Every line below that includes "Fluids" counts toward the total. Report that total alone.
RECORDS FOR THIS EXERCISE: Begin
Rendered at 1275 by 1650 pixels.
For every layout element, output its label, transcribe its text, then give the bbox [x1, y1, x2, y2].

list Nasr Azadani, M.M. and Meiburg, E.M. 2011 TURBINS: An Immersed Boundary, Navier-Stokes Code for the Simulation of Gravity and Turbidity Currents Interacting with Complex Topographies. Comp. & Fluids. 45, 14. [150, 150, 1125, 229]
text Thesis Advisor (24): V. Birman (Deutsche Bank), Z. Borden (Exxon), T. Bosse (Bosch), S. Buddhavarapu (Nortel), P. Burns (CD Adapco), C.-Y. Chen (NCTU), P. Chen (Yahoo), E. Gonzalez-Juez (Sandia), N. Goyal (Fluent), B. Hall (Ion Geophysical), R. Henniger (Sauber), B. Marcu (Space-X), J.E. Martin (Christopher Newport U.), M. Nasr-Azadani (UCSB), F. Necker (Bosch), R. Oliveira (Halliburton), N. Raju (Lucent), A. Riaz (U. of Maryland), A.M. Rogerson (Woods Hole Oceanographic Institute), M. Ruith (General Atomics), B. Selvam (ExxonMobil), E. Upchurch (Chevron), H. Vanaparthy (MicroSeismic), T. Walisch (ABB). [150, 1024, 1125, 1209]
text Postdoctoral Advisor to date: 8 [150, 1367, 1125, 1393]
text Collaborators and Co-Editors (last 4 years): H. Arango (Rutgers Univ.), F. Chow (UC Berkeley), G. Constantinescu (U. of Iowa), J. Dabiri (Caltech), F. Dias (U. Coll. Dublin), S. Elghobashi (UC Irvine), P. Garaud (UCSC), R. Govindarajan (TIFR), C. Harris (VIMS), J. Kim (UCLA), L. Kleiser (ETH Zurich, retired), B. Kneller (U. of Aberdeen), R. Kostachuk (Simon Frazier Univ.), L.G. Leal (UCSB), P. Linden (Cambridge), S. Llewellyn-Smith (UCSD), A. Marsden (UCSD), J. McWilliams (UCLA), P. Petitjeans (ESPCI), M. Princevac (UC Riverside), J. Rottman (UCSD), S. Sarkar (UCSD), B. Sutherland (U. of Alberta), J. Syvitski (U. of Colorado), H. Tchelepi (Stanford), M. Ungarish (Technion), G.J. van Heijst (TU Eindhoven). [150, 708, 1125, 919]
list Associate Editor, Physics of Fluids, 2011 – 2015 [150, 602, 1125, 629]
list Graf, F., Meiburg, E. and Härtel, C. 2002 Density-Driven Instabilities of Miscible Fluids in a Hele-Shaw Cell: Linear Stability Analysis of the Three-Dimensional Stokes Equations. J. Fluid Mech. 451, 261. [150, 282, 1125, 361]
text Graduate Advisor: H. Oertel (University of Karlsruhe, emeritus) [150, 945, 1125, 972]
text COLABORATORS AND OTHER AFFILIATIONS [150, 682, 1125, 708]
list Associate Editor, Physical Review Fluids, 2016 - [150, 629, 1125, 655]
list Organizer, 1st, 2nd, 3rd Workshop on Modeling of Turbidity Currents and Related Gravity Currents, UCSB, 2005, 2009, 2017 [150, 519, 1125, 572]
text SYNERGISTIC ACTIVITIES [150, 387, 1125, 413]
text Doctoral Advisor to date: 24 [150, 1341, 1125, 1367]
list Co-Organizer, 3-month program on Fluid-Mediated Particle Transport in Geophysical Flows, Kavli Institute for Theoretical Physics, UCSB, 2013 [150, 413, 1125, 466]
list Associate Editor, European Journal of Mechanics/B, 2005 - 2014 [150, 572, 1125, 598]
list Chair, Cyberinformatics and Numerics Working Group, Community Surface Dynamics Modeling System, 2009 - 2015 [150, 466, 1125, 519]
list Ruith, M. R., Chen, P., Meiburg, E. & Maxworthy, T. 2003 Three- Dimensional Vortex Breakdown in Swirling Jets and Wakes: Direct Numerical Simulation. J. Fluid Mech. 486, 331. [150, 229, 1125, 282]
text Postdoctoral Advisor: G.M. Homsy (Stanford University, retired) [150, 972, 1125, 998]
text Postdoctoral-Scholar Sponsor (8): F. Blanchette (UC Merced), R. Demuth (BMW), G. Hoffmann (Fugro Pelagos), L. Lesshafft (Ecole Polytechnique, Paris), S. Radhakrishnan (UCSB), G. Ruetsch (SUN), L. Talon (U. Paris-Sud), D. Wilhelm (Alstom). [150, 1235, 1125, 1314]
RECORDS FOR THIS EXERCISE: End
[EXPECTED ANSWER] 4